There’s an artist in all of us. At least, that’s the premise behind a handful of paint-your-own-pottery businesses in the region.
“It’s fun to create your own things,” said third-grader Camy Penick of Spokane as she brushed green paint onto ceramic tree frogs last week at Color Me Mine, a downtown Spokane ceramics studio in River Park Square.
The bespectacled, art-loving 8-year-old said she thinks boys would enjoy the experience just as much as girls.
“Especially the dinosaurs,” said Penick, nodding at T. Rex figurines waiting to be painted, fired and glazed.
Brooke Berger, 17, said her 5-year-old brother Jackson is a Color Me Mine regular. A junior at St. George’s School, the teenager mentors Penick through Spokane’s Big Brothers, Big Sisters program.
“I used to (paint pottery) when I was her age, and I saw how artistic she was, and I thought she’d enjoy doing it,” said Berger, applying powder-blue paint to a picture frame she planned as a surprise for her mother.
“I don’t usually bring her home crafts anymore,” Berger said, smiling. Penguins, Disney characters, dolphins, football and hockey banks and refrigerator magnets shaped like dogs and cats are big hits with the younger set.
Adults’ favorites include oval serving platters, cookie jars, wine coolers, salad bowls, pitchers, chip and dip trays and pet dishes.
Costs range from $4 to $70 per piece; some businesses also charge additional studio fees of $6 for 12 and younger and $9 for adults, while others may add between $2 and $4 to cover firing and glazing.
More than 70 paint colors – in shades such as grasshopper, Pacific salmon, pink cheeks and Mississippi mud – are available for transforming the stark white pottery pieces into works of art.
Color Me Mine fires finished pieces in kilns and coats them in shiny glaze, making them safe for food, the microwave and the dishwasher, said Patricia Swanson, an art major at Spokane Falls Community College, who works at the store.
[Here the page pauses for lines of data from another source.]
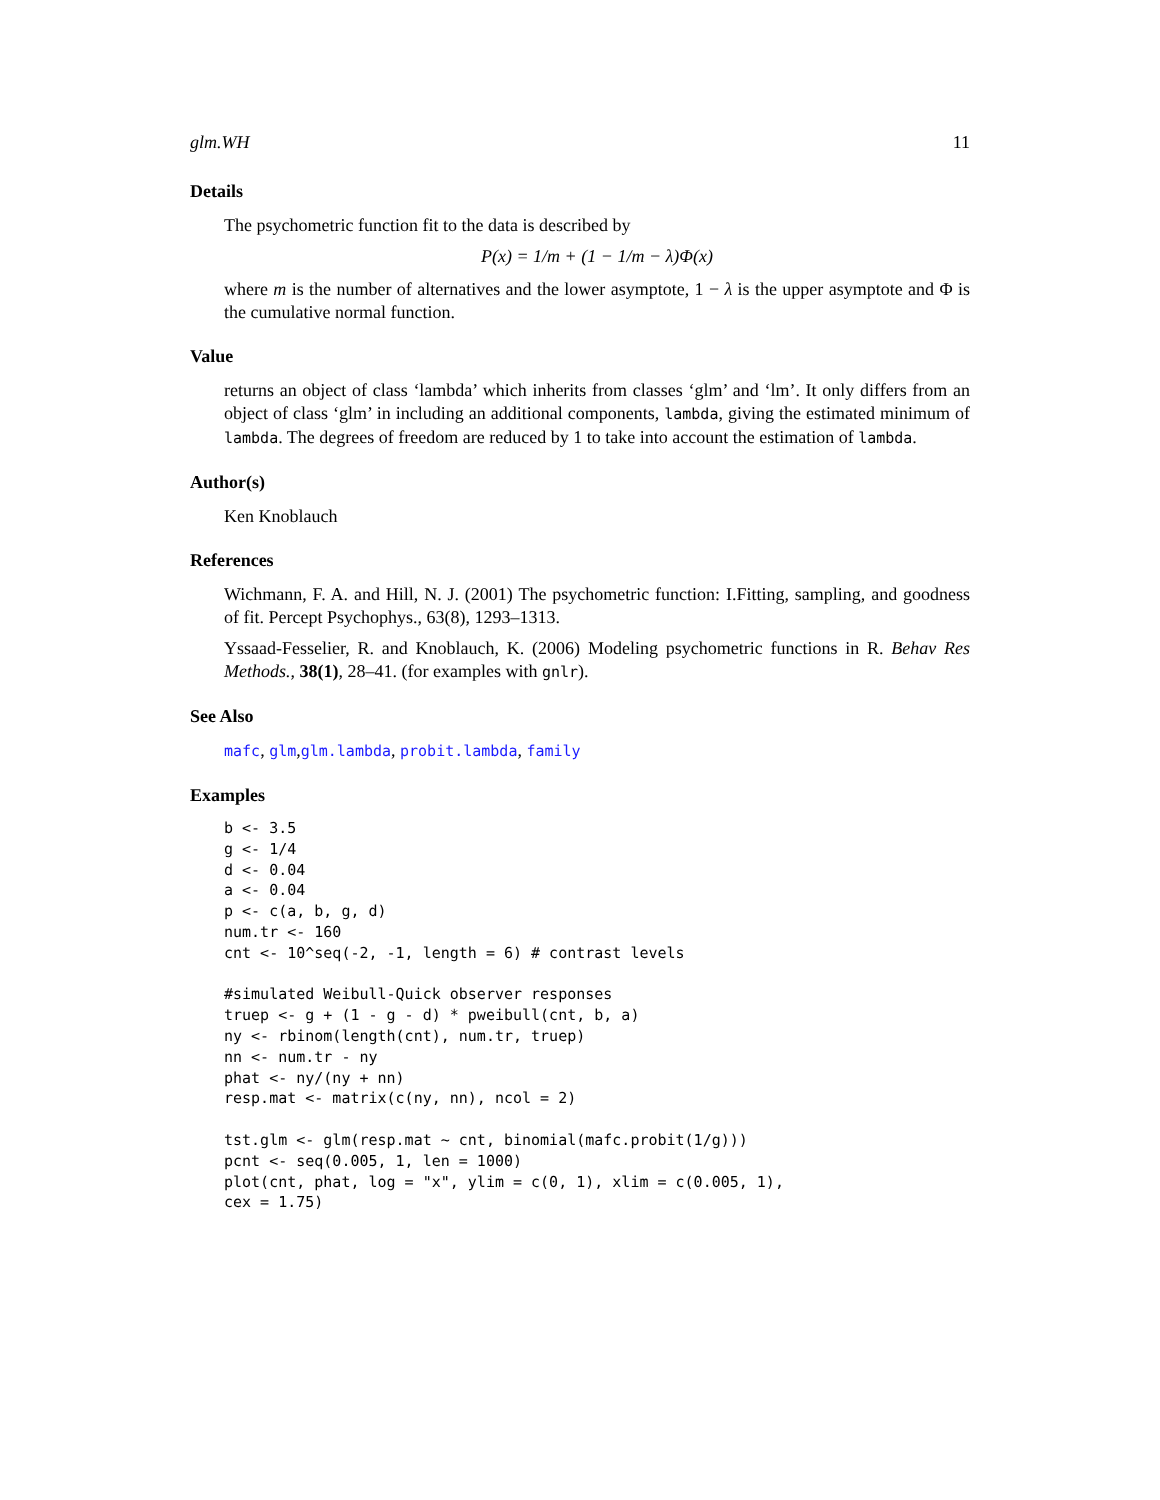glm.WH 11
Details
The psychometric function fit to the data is described by
P(x) = 1/m + (1 − 1/m − λ)Φ(x)
where m is the number of alternatives and the lower asymptote, 1 − λ is the upper asymptote and Φ is the cumulative normal function.
Value
returns an object of class ‘lambda’ which inherits from classes ‘glm’ and ‘lm’. It only differs from an object of class ‘glm’ in including an additional components, lambda, giving the estimated minimum of lambda. The degrees of freedom are reduced by 1 to take into account the estimation of lambda.
Author(s)
Ken Knoblauch
References
Wichmann, F. A. and Hill, N. J. (2001) The psychometric function: I.Fitting, sampling, and goodness of fit. Percept Psychophys., 63(8), 1293–1313.
Yssaad-Fesselier, R. and Knoblauch, K. (2006) Modeling psychometric functions in R. Behav Res Methods., 38(1), 28–41. (for examples with gnlr).
See Also
mafc, glm,glm.lambda, probit.lambda, family
Examples
b <- 3.5
g <- 1/4
d <- 0.04
a <- 0.04
p <- c(a, b, g, d)
num.tr <- 160
cnt <- 10^seq(-2, -1, length = 6) # contrast levels

#simulated Weibull-Quick observer responses
truep <- g + (1 - g - d) * pweibull(cnt, b, a)
ny <- rbinom(length(cnt), num.tr, truep)
nn <- num.tr - ny
phat <- ny/(ny + nn)
resp.mat <- matrix(c(ny, nn), ncol = 2)

tst.glm <- glm(resp.mat ~ cnt, binomial(mafc.probit(1/g)))
pcnt <- seq(0.005, 1, len = 1000)
plot(cnt, phat, log = "x", ylim = c(0, 1), xlim = c(0.005, 1),
cex = 1.75)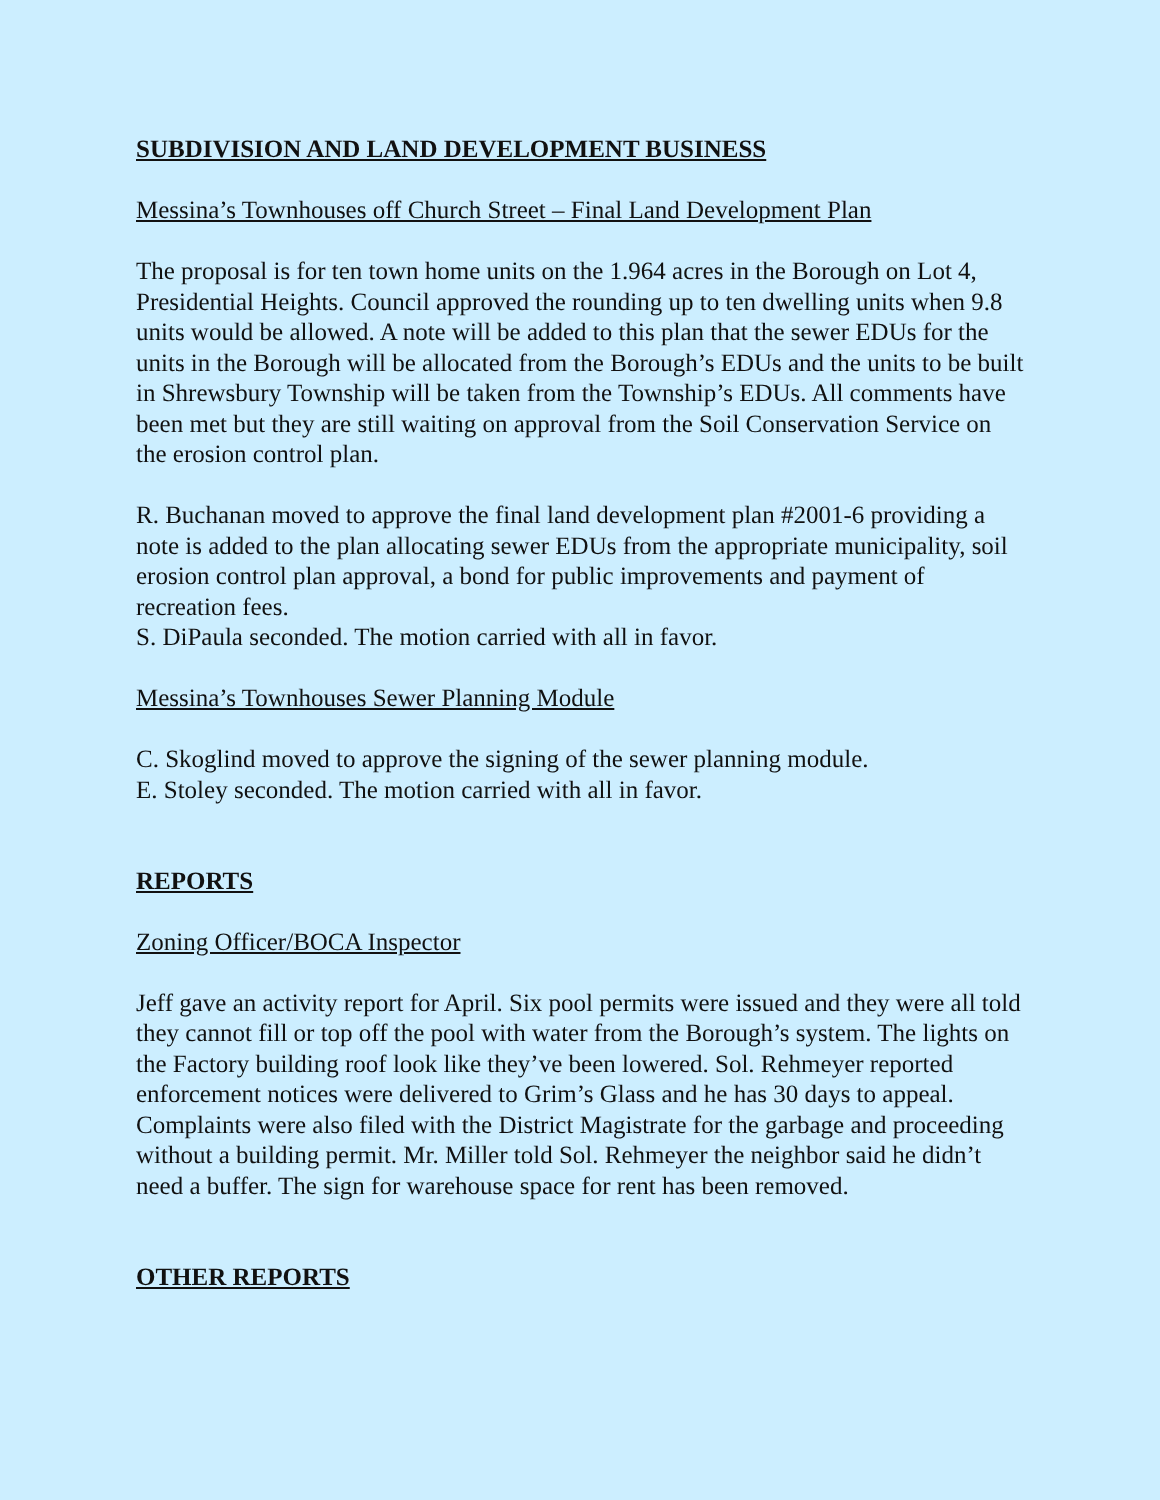SUBDIVISION AND LAND DEVELOPMENT BUSINESS
Messina’s Townhouses off Church Street – Final Land Development Plan
The proposal is for ten town home units on the 1.964 acres in the Borough on Lot 4, Presidential Heights. Council approved the rounding up to ten dwelling units when 9.8 units would be allowed. A note will be added to this plan that the sewer EDUs for the units in the Borough will be allocated from the Borough’s EDUs and the units to be built in Shrewsbury Township will be taken from the Township’s EDUs. All comments have been met but they are still waiting on approval from the Soil Conservation Service on the erosion control plan.
R. Buchanan moved to approve the final land development plan #2001-6 providing a note is added to the plan allocating sewer EDUs from the appropriate municipality, soil erosion control plan approval, a bond for public improvements and payment of recreation fees.
S. DiPaula seconded. The motion carried with all in favor.
Messina’s Townhouses Sewer Planning Module
C. Skoglind moved to approve the signing of the sewer planning module.
E. Stoley seconded. The motion carried with all in favor.
REPORTS
Zoning Officer/BOCA Inspector
Jeff gave an activity report for April. Six pool permits were issued and they were all told they cannot fill or top off the pool with water from the Borough’s system. The lights on the Factory building roof look like they’ve been lowered. Sol. Rehmeyer reported enforcement notices were delivered to Grim’s Glass and he has 30 days to appeal. Complaints were also filed with the District Magistrate for the garbage and proceeding without a building permit. Mr. Miller told Sol. Rehmeyer the neighbor said he didn’t need a buffer. The sign for warehouse space for rent has been removed.
OTHER REPORTS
They’re ready to pick up five days after they’re painted.
People get so wrapped up in their artwork they’ll spend hours personalizing a piece, Swanson said.
“Guys think this is really girly,” she admitted, but once they take up a brush, they “always take the longest” to finish a piece just as they want it.
“I don’t know anybody who’s come in here, done this and said, ‘Oh, this is really lame,’ ” Swanson said. “It’s really fun.”